▶ **REQUEST**:
Look through the entries below and say how many lines contain the string "Grubu". Give the number only.

***** EXTRACTED DATA

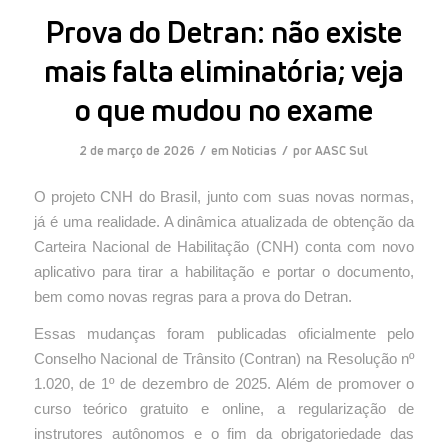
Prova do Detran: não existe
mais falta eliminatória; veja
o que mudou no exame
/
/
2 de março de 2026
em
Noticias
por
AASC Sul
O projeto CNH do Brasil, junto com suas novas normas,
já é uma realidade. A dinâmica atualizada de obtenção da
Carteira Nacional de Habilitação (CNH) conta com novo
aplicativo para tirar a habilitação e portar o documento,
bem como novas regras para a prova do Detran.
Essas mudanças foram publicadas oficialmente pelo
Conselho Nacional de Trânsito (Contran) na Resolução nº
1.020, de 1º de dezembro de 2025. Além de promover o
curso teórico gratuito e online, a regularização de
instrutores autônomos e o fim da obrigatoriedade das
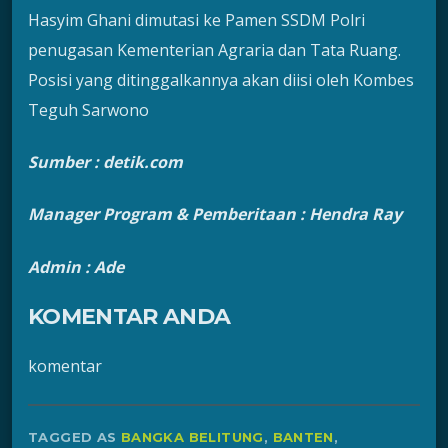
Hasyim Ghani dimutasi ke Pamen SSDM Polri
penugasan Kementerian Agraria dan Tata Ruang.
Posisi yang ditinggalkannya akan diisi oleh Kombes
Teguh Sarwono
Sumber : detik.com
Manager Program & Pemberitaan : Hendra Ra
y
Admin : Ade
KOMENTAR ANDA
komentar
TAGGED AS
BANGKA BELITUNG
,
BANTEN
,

**********
***** EXTRACTED DATA

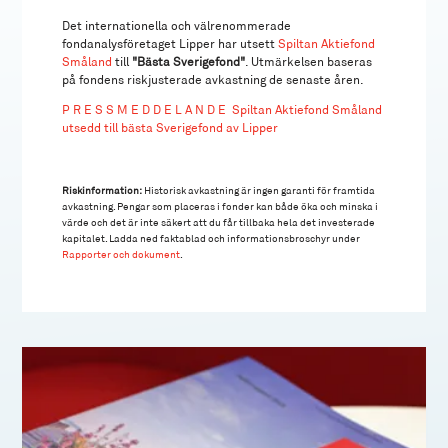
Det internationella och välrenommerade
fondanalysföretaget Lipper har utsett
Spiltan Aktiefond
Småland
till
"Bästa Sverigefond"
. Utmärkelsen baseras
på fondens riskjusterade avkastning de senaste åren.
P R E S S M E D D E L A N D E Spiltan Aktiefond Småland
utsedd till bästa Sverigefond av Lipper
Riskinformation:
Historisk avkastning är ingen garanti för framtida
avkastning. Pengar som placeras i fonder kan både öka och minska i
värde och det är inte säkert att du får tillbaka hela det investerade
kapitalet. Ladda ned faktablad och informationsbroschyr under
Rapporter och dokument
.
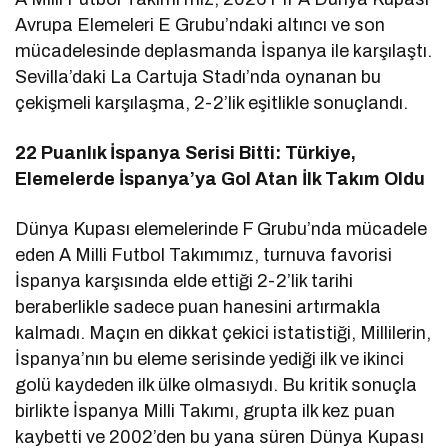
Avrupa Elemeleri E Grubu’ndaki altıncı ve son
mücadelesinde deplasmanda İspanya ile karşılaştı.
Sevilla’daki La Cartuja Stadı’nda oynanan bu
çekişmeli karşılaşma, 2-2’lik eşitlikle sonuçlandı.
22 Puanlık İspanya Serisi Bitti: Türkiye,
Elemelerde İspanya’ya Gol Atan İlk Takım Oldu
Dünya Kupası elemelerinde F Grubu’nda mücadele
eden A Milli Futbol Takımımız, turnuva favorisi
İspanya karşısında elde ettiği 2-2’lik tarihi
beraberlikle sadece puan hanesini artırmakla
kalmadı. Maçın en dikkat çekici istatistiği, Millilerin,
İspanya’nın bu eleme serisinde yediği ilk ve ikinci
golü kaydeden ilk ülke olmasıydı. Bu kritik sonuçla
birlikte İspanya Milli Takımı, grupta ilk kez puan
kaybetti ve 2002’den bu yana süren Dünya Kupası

**********

▶ **RESPONSE FOR THIS EXERCISE**:
2